** THE DATA follows **

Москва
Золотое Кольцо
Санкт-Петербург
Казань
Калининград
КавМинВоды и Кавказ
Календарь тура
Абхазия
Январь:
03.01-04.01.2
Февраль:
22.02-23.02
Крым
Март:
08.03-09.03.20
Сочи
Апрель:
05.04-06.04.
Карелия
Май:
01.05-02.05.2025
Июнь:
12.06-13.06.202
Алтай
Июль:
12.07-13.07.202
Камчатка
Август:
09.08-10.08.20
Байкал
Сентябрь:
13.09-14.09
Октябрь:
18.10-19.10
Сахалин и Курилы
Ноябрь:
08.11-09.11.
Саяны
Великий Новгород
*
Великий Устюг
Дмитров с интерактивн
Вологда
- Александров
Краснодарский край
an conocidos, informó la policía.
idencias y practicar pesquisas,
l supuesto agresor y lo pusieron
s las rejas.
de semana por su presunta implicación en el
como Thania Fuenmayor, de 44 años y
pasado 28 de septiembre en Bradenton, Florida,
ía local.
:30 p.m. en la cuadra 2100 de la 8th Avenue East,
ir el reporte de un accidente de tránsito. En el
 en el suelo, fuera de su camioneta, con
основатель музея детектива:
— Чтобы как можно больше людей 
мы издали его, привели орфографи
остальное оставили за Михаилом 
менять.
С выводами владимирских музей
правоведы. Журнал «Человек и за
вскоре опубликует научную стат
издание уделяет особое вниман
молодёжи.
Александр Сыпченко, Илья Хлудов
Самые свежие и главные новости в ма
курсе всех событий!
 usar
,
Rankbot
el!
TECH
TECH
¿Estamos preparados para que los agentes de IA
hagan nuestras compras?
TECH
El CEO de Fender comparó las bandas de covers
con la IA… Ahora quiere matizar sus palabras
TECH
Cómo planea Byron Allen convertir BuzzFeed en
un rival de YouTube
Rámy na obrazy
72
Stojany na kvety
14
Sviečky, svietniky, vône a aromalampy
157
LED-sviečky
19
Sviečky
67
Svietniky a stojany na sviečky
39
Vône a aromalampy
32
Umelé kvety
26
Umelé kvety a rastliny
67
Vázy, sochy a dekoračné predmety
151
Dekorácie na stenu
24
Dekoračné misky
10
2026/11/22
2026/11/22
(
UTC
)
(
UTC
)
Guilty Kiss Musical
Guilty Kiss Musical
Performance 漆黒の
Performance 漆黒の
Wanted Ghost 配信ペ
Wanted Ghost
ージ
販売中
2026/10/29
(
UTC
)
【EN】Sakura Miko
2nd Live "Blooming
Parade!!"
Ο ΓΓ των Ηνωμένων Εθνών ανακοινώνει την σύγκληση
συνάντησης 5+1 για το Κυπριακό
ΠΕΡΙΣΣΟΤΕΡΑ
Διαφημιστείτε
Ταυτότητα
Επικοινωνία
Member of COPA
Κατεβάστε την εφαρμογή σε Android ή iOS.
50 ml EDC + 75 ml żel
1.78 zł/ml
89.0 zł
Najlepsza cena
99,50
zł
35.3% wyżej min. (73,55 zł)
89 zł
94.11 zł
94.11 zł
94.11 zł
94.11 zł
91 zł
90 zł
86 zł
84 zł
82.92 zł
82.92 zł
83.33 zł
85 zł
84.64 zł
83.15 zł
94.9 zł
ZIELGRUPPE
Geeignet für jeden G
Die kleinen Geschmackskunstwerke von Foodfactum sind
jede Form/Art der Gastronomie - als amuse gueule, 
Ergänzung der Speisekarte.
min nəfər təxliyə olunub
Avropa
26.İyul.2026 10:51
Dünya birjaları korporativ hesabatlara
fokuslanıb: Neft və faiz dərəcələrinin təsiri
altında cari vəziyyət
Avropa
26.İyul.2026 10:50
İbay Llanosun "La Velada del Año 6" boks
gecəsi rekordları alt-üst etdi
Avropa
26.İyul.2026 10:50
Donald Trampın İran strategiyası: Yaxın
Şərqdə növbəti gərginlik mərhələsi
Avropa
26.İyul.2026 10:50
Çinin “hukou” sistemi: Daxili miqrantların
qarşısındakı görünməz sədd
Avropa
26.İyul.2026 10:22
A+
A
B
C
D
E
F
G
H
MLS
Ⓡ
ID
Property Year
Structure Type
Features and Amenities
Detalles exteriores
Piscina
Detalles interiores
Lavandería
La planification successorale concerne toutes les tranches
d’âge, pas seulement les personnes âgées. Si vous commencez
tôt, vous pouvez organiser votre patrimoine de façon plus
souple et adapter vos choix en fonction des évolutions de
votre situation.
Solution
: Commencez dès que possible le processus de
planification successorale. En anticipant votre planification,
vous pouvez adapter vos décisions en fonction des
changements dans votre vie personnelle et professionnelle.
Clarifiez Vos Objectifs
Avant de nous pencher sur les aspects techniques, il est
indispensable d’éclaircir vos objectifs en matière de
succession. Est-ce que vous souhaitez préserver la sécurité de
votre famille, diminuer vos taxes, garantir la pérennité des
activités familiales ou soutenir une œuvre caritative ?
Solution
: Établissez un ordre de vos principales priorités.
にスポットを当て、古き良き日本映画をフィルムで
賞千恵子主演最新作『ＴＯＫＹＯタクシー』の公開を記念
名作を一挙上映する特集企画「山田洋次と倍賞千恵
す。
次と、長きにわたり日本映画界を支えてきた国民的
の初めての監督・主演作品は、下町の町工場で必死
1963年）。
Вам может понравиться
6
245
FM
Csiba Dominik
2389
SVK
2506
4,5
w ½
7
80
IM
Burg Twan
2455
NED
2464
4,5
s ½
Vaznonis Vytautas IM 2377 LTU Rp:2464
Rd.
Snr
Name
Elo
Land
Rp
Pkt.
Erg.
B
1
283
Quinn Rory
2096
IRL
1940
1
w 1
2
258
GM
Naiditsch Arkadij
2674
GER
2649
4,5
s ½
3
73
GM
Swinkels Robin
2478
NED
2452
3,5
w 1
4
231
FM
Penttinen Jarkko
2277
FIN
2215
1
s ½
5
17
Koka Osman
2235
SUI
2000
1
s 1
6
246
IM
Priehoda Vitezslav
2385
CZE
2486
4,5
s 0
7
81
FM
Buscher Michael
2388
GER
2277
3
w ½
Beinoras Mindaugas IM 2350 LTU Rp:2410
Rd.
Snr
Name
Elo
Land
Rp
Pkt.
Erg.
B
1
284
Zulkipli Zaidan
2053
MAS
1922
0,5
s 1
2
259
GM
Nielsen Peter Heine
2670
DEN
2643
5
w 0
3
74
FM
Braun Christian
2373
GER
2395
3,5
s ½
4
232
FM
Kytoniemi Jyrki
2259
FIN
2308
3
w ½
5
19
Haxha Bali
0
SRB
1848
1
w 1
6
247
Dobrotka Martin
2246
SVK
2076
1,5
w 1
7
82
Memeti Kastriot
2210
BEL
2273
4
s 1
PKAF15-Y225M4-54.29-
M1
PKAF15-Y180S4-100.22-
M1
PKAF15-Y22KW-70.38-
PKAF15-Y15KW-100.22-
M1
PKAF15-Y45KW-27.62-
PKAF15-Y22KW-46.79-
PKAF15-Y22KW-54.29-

** End of THE DATA **

# JOB ITEM
Return only the number of lines in the data that contain "Detalles".

# EXPECTED OUTPUT
2